In the study common predictive models like standardized questionnaires used to measure cognition and tests for the APOE4 gene, a gene variant associated with a higher risk of Alzheimer’s disease, have limitations and–with accuracy rates of about 70-71 per cent–fail to identify many people who go on to develop the disease.
MRI exams of the brain using diffusion tensor imaging (DTI) are a promising option for analysis of dementia risk. These exams assess the condition of the brain’s white matter.
“With DTI you look at the movement of water molecules along white matter tracts, the telephone cables of the brain,” Dr Raji said. “When these tracts are not well connected, cognitive problems can result.”
DTI provides different metrics of white matter integrity, including fractional anisotropy (FA), a measure of how well water molecules move along white matter tracts. A higher FA value indicates that water is moving in a more orderly fashion along the tracts, while a lower value means that the tracts are likely damaged.
For the new study, Dr. Raji and colleagues set out to quantify differences in DTI in people who decline from normal cognition or mild cognitive impairment to Alzheimer’s dementia compared to controls who do not develop dementia. They performed brain DTI exams on 61 people drawn from the Alzheimer’s Disease Neuroimaging Initiative, a major, multisite study focusing on the progression of the disease.
About half of the patients went on to develop Alzheimer’s disease, and DTI identified quantifiable differences in the brains of those patients. People who developed the disease had lower FA compared with those who didn’t, suggesting white matter damage. They also had statistically significant reductions in certain frontal white matter tracts.
“DTI performed very well compared to other clinical measures,” Dr Raji said. “Using FA values and other associated global metrics of white matter integrity, we were able to achieve 89 per cent accuracy in predicting who would go onto developing Alzheimer’s disease.
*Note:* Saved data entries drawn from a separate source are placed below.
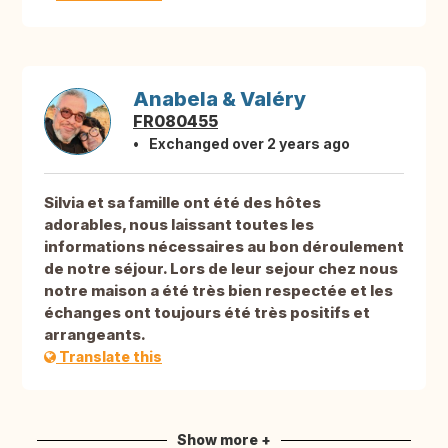
Anabela & Valéry
FR080455
Exchanged over 2 years ago
Silvia et sa famille ont été des hôtes
adorables, nous laissant toutes les
informations nécessaires au bon déroulement
de notre séjour. Lors de leur sejour chez nous
notre maison a été très bien respectée et les
échanges ont toujours été très positifs et
arrangeants.
Translate this
Show more +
The Mini-mental State Examination and APOE4 gene testing have accuracy rates of about 70 – 71 per cent.”
The researchers conducted a more detailed analysis of the white matter tracts in about 40 of the study participants. Among those patients, the technique achieved 95 percent accuracy, Dr. Raji said.
While more work is needed before the approach is ready for routine clinical use, the results point to a future role for DTI in the diagnostic workup of people at risk for Alzheimer’s disease. Many people already receive MRI as part of their care, so DTI could add significant value to the exam without substantially increasing the costs, Dr. Raji said.
Perhaps most importantly, MRI measures of white matter integrity could speed interventions that slow the course of the disease or even delay its onset.
“Research shows that Alzheimer’s disease risk can be reduced by addressing modifiable risk factors like obesity and diabetes,” Dr. Raji said. “With early detection, we can enact lifestyle interventions and enlist volunteers into drug trials earlier.”